In 2004 Skokie’s North Shore Center for the Performing Arts presented Ernani by the relatively new Da Corneta Opera company, conducted by Victoria Bond (1945-), with Montanan Christopher Bengochea as the bandit-hero, Kelli Finn as Elvira. Bass Alvaro Ramirez and baritone Tom Hall rounded out the cast with created a “thrilling” trio at the opera’s close.
Five years later Lyric Opera got on the Ernani bandwagon with a production starring Sondra Radvanovsky, wearing a five-pound ankle cast, as Elvira. Italian tenor Salvatore Licitra 1968-2011) played Ernani, Israeli baritone Boaz Daniel assayed Don Carlo, and the Italian Giacomo Prestia (1960-)offered Silva. Radio critic Andrew Palmer summed up the production:
“Lyric production design director Scott Marr created the clean, intelligent, simple and appropriate sets and costumes, lit by veteran Duane Schuler. The young Argentinean-born director Jose Maria Condemi in his first new production at Lyric somehow understands the motivations of these melodramatic characters and is able to take them seriously while having some fun with them.”
Jose Maria Condemi’s production returns in 2022, uncredited, this time directed by Louisa Muller. Ms. Muller had done such a bang up job last season with Tosca that I had high hopes for her Ernani. The hopes did not last long. Muller invented the character of the ghost of Ernani’s father, who wandered (loitered would be a better word) throughout the action. Ms. Muller failed to realize that the only ghosts on stage are those ghosts with a direct hand in the unfolding of the plot, as with the ghost of Hamlet’s father and the ghosts in Dicken’s Christmas Carol. More time should have been spent supporting Mr. Thomas with his Ernani than helping Mr. Piave cast the opera. Ernani has done quite well for 170 years without an irrelevant ghost. The character of Ernani needs a director to assist the singing actor find a through line of action for the character. Mr Thomas seemed abandoned as he veered between a desire to kill Carlo and a desire to wed Elvira. The objectives needed to be reconciled so that his dramatic performance could match his musical performance.

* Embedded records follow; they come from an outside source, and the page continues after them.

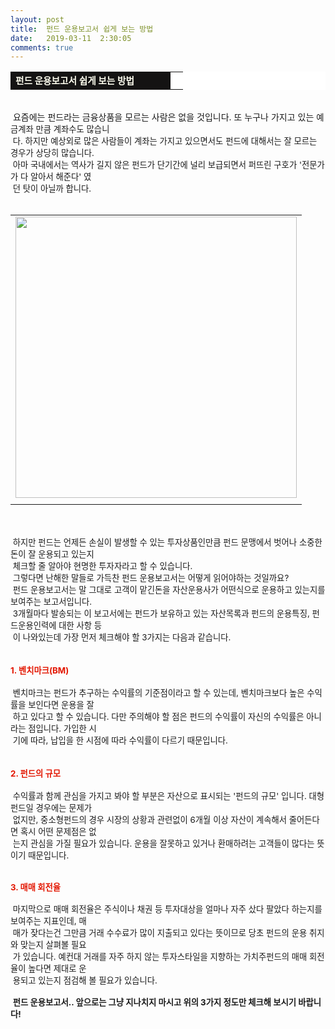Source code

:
 ```yaml
---
layout: post
title:  펀드 운용보고서 쉽게 보는 방법
date:   2019-03-11  2:30:05
comments: true
---
```





<div><table width="99%" bgcolor="#ffffff" cellspacing="1" cellpadding="2"><tbody><tr><td width="240" bgcolor="#141313" style-="border-bottom:#141313 1px solid; border-left:#141313 1px solid; border-top:#141313 1px solid; &#13;&#10;border-right:#141313 1px solid"><span style="color: rgb(0, 0, 0); font-family: 맑은 고딕, dotum, verdana; font-size: 11pt;"><strong><span syle="font-size:11pt"><font color="#fffff0">펀드 운용보고서 쉽게 보는 방법</font></span></strong></span></td><td style="border-width: 0px 0px 1px; border-style: solid; border-color: rgb(255, 255, 255) rgb(255, 255, 255) rgb(20, 19, 19);"><span style="font-size: 11pt;"><font color="#000000">&nbsp;</font></span></td></tr></tbody></table><br> &nbsp;요즘에는 펀드라는 금융상품을 모르는 사람은 없을 것입니다. 또 누구나 가지고 있는 <span style="font-size: 10pt;">예금계좌 만큼 계좌수도 많습니<br>&nbsp;다. 하지만 예상외로 많은 사람들이 계좌는 가지고 있으</span><span style="font-size: 10pt;">면서도 펀드에 대해서는 잘 모르는 경우가 상당히 많습니다. <br> &nbsp;</span><span style="font-size: 10pt;">아마 국내에서는 역사가 길지 않은 펀드가 단기간에 널리 보급되면서 퍼뜨린 구호가 </span><span style="font-size: 10pt;">'전문가가 다 알아서 해준다' 였<br>&nbsp;던 탓이 아닐까 합니다.<br></span><br></div><div><table width="100%"><tbody><tr><td align="middle"><div class="imageblock center" style="text-align: center; clear: both;"><span data-url="https://t1.daumcdn.net/cfile/tistory/187BDC1A4C2F11E160?download" data-lightbox="lightbox"><img width="450" height="337" style="height: auto; cursor: pointer; max-width: 100%;" alt="" src="https://t1.daumcdn.net/cfile/tistory/187BDC1A4C2F11E160" filename="cfile4.uf@187BDC1A4C2F11E160997D.jpg" filemime=""></span></div></td></tr><tr><td align="middle">

 

 </td></tr></tbody></table></div><p><br><br><span style="font-size: 10pt;">&nbsp;하지만 펀드는 언제든 손실이 발생할 수 있는 투자상품인만큼 펀드 문맹에서 벗어나 </span><span style="font-size: 10pt;">소중한 돈이 잘 운용되고 있는지 <br>&nbsp;체크할 줄 알아야 현명한 투자자라고 할 수 있습니다.</span><br><span style="font-size: 10pt;">&nbsp;그렇다면 난해한 말들로 가득찬 펀드 운용보고서는 어떻게 읽어야</span><span style="font-size: 10pt;">하는 것일까요?</span><br><span style="font-size: 10pt;">&nbsp;펀드 운용보고서는 말 그대로 고객이 맡긴돈을 자산운용사가 어떤식으로 운용하고 있</span><span style="font-size: 10pt;">는지를 보여주는 보고서입니다. <br> &nbsp;3개월마다 발송되는 이 보고서에는 펀드가 보유하</span><span style="font-size: 10pt;">고 있는 자산목록과 펀드의 운용특징, 펀드운용인력에 대한 사항 등<br>&nbsp;이 나와있는데&nbsp;가장 먼저 체크해야 할 3가지는 다음과&nbsp;같습니다.<br></span><br><br><span style="font-size: 10pt;"><strong><font color="#e31600">1. 벤치마크(BM)</font></strong></span><br><br><span style="font-size: 10pt;">&nbsp;벤치마크는 펀드가 추구하는 수익률의 </span><span style="font-size: 10pt;">기준점이라고 할 수 있는데, 벤치마크보다 높은 수익률을 보인다면 운용을 잘<br>&nbsp;하고 있</span><span style="font-size: 10pt;">다고&nbsp;할 수 있습니다.&nbsp;다만 주의해야 할 점은 펀드의 수익률이 자신의 수익률은 아니라</span><span style="font-size: 10pt;">는 점입니다. 가입한 시<br>&nbsp;기에 따라, 납입을 한 시점에 따라 수익률이 다르기 때문입니다.<br></span><br><br><span style="font-size: 10pt;"><strong><font color="#e31600">2. 펀드의 규모</font></strong></span><br><br><span style="font-size: 10pt;">&nbsp;수익률과 함께 관심을 가지고 봐야 할 부분은 자산으로 표시되는 '펀드의 규모' 입니다. </span><span style="font-size: 10pt;">대형펀드일 경우에는 문제가 <br>&nbsp;없지만, 중소형펀드의 경우 시장의 상황과 관련없이 6개월 </span><span style="font-size: 10pt;">이상 자산이 계속해서 줄어든다면 혹시 어떤 문제점은 없<br>&nbsp;는지 관심을 가질 필요가 있</span><span style="font-size: 10pt;">습니다. 운용을 잘못하고 있거나 환매하려는 고객들이 많다는 뜻이기 때문입니다.</span><br><span style="font-size: 10pt;"><br><br><strong><font color="#e31600">3. 매매 회전율</font></strong><br><br>&nbsp;마지막으로 매매 회전율은 주식이나 채권 등 투자대상을 얼</span><span style="font-size: 10pt;">마나 자주 샀다 팔았다 하는지를 보여주는 지표인데, 매<br>&nbsp;매가 잦다는건 그만큼 거래 수</span><span style="font-size: 10pt;">수료가 많이 지출되고 있다는 뜻이므로 당초 펀드의 운용 취지와 맞는지 살펴볼 필</span><span style="font-size: 10pt;">요<br>&nbsp;가 있습니다. 예컨대 거래를 자주 하지 않는 투자스타일을 지향하는 가치주펀드의 매</span><span style="font-size: 10pt;">매 회전율이 높다면 제대로 운<br>&nbsp;용되고 있는지 점검해 볼 필요가 있습니다.</span><br><span style="font-size: 10pt;"><br> &nbsp;<strong>펀드 운용보고서.. 앞으로는 그냥 지나치지 마시고 위의 3가지 정도만 체크해 보시기 바랍니다!</strong></span>﻿<br></p>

Scott Marr’s scenery and costumes are lovely, but afford a director few opportunities to create places of emphasis in the stage picturization and in composition. Ms. Muller should have addressed this in production conferences. Fortunately the ever-reliable and talented Duane Schuler created emphatic characters through subtle and pin pointed lighting. He saved the day. Also, Mr. Marr took great pains to create the illusion of a distant time and place. Why allow Covid masks on the chorus to undermine his achievement? If the voices are necessary, they should be placed out of view, behind scenery, or just off stage, rather than continually remind the audience of Covid. As it was, the covid masks produced an unfortunately successful execution of Brecht’s alienation effect
Critics who complain of early Verdi should thank their lucky stars that they are given an opportunity to experience a master work, rather than an almost obligatory, and forgettable, “new opera”. Verdi’s richness of imagination and musical experimentation know few rivals. Whenever and whatever work of his appears on our stage, we should be grateful that there remain men and women of discernment.
[i] Paul Kuritz, The Making of Theatre History (New York: Prentice Hall, 1988), p. 278-279.